Enquanto nós cirurgiões estivemos sentados no banco
de jardim, contemplando os ganhos da cirurgia minimamente invasiva, a
imunoterapia e outros grupos de fármacos começavam a ganhar raízes. Os
resultados promissores dos primeiros estudos com os programas Adaura e Pacific,
empregando novas drogas, enriqueceram o solo dessa nova oncologia, apesar do
alto custo.
Eis que a nova combinação entre imunoterápicos e
quimioterápicos ganha outra nova recombinação: o tratamento perioperatório. O novo morfema (modificação de uma palavra para
se transformar em outra) chega para representar esse salto clínico.

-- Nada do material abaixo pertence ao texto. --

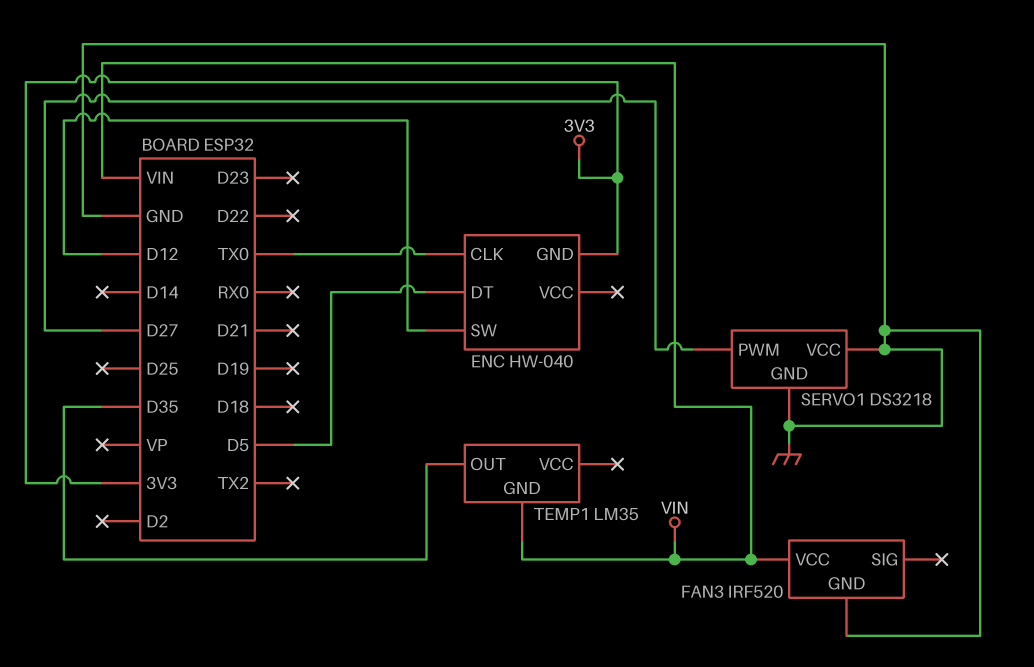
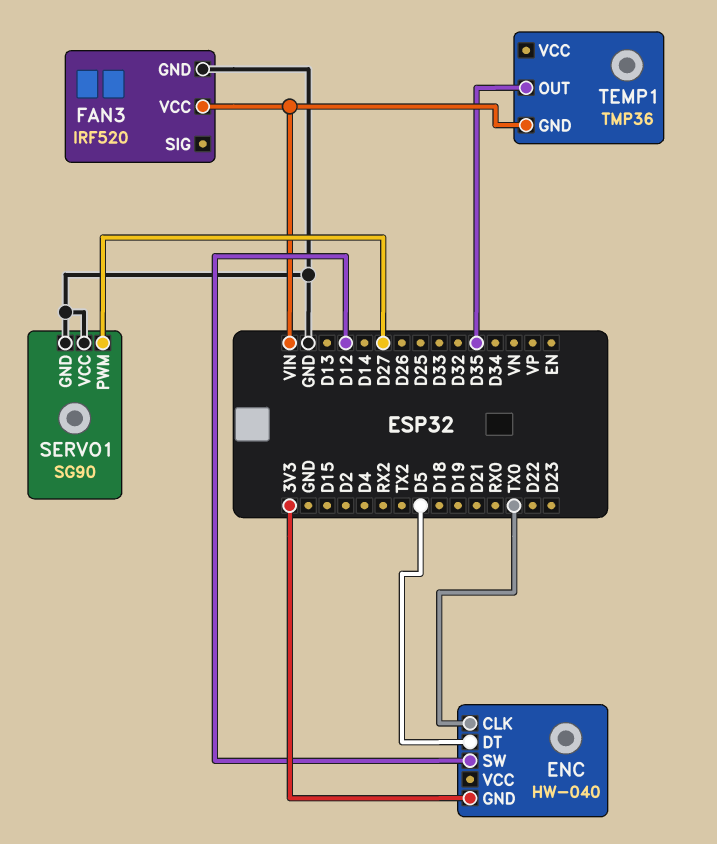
SERVO1: DS3218 -> SG90
TEMP1: LM35 -> TMP36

A trimodalidade (cirurgia, radioterapia e
quimioterapia), agora recheada pela imunoterapia, chega para reeditar o
tratamento do câncer pulmonar, e traz consigo, além da revitalização
linguística, a esperança de Pavel, o personagem. Basta acessar aos recentes
artigos Perioperative Pembrolizumab for
Early-Stage Non-Small-Cell Lung Cancer dos
investigadores Checkmate 671, assim como Perioperative
Durvalumab for Resectable Non–Small-Cell Lung Cancer dos investigadores AEGEAN, para comprovar o
dito. Aliás, AEGEAN poderia ser homenagem ao mar de Egeu, um apêndice do mar
Mediterrâneo localizado entre a Turquia e Grécia, onde nasceu Galeno, um dos
idealizadores de nossa profissão.
De volta ao tema, o tratamento perioperatório é
iniciado logo após o diagnóstico histológico e mutacional, em pacientes
ressecáveis (CNPC) em estádio II
ou III. Faz-se quimio e imunoterapia; vem a
pausa para tratamento cirúrgico e, após poucas semanas, reinicia-se a
imunoterapia, de forma isolada. O resultado foi melhora no intervalo livre de
doença e resposta patológica completa. Ou seja, melhora de resultados em longo
prazo.
Mas se um banco de jardim parece um artefato
completamente dispensável, contudo ele nos ajuda a reorganizar não só o
visível, mas também o modo de nos olharmos. À sua maneira, oferece-nos a
paisagem para a reconstrução de nosso cotidiano. Imagina, por exemplo, os
bancos de jardins da Provence, onde Van Gogh pintou a continuação da natureza,
salpicada de azul e amarelo.
Imagina, por exemplo, aquele banco de jardim, de Pavel,
no início do texto, que
sentiu queimar sua veia na insônia da
história, minuto a minuto, gota a gota. Reviveu-se a marca que hoje não se pode regredir. São ressignificações ganhando suspiros; são
palavras compostando-se no jardim da oncologia... e da expectativa da cura.
Razão, facho de luz que seduz a esperança.